Mingming, now 45 and the Jiaolian School principal, said that for the rest, her father used his own resources and raised funds from the Yunnan diaspora community. Ms Wang now also heads the umbrella Jiaolian Foundation.
“It didn’t matter if we didn’t have food on the table,” she said, “we absolutely knew we had to build this school,” she says.
NEW FACILITY
I met with Mingming in the Jiaolian School’s newest facility, a freshly painted three-story administration building, which also houses the school’s single-room computer center, where students cram into about 50 cubicles equipped with China-donated desktop computers.
As I sat down in her office on a well creased, cream-colored sofa, she gave me a flat look.
“See how economical we are? We bought this sofa 14 years ago. And those curtains, five years ago. In a year, maybe we can save about THB 50,000 [NT$45,437] in our budget for these kinds of things.”
Shrugging with her eyebrows, she added, “We do what we can.”
Wang is bespectacled, heavy-set and has the commanding air of a harried, hands-on administrator. As we spoke, her phone and computer screens continually exploded with text bubbles from LINE and WeChat messenger apps.
“One thing I am very proud of is that the Mandarin we speak here is very standard,” she said. “If you go to some of the small village schools you will not be able to understand them. They don’t speak Mandarin there. They speak Yunnanese.”

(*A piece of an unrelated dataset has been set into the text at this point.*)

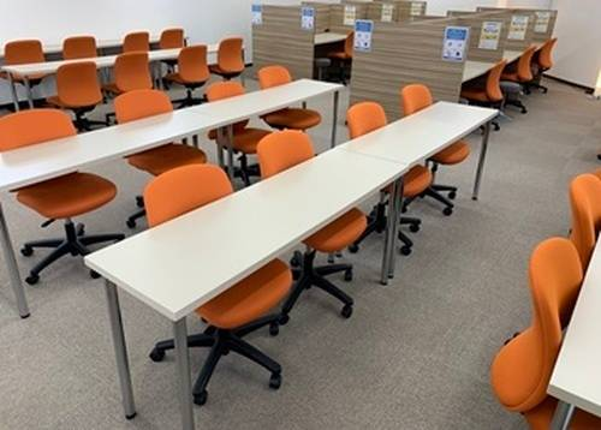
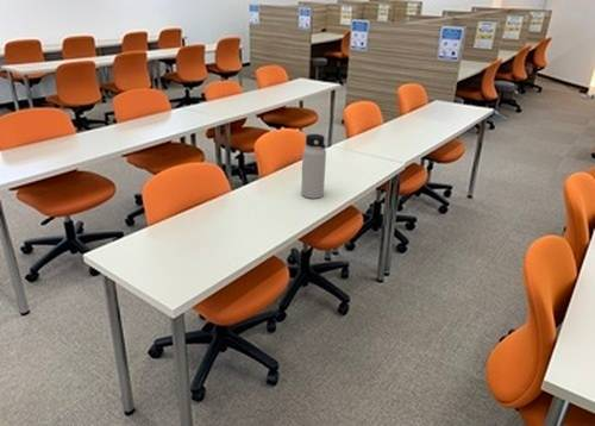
+ water bottle [300,133,327,200]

On a later tour of the school, my guide, a locally born 18-year-old teacher-in-training named Xiao Fan, spoke fluent Mandarin with the curling “er’s” of a Beijing accent. As we poked our heads into classrooms, Xiao Fan pointed out several teachers who’ve been sent to the school from China, including one prim woman from Guizhou. Before COVID-19, Chinese government programs were sending up to 2,000 teachers a year to Thailand at little or no cost to the host institutions
Just a dozen years since the Jiaolian School was founded, it now rivals the Huaxing School in size and resources. Both currently claim around 1,600 students and operate as private schools — “informal tuition schools” under Thai law — that exist in addition to Thailand’s national daytime schools. They both hold evening classes each weekday from 5pm to 8pm and teach Mandarin, Chinese culture, English, math and other subjects. Tuition at Huaxing is just THB 3,900 (NT$3,550) for a six-month semester, while Jiaolian charges THB 2,800 (NT$2,550) for a five-month term. Both schools said this only covers about 60 per cent of their operating budgets, and for the rest, they depend heavily on their respective foreign benefactors, Jiaolian on China and Huaxing on Taiwan.
Despite the divide, Mingming insisted the Jiaolian School’s opening was about pragmatism, not politics. The school does not have classes in history or civics, she said, and issues like Taiwan rarely if ever come up in classrooms.
“It is very easy to say this is Taiwan versus China. But please don’t write that article!” Wang admonished me. “I am not in Taiwan. And I am not in China. I live in Thailand as an ethnic Chinese and I am a Thai citizen. For our school and our community, we must make very practical decisions about what is now the best way forward for us. And this does not fit any easy formula!”
In Thailand’s Yunnan villages, said Siriphon, “If you talk about cultural identity, it’s no problem. But when you get into politics, it’s a big mess. People are worried if they say the wrong thing, it will affect their relationships and support from Taiwan or China.”
As to whether more Yunnan schools in other villages will continue to switch from Taiwan to China, Siriporn said, “I cannot give you the final word on this, but you can see the trend.”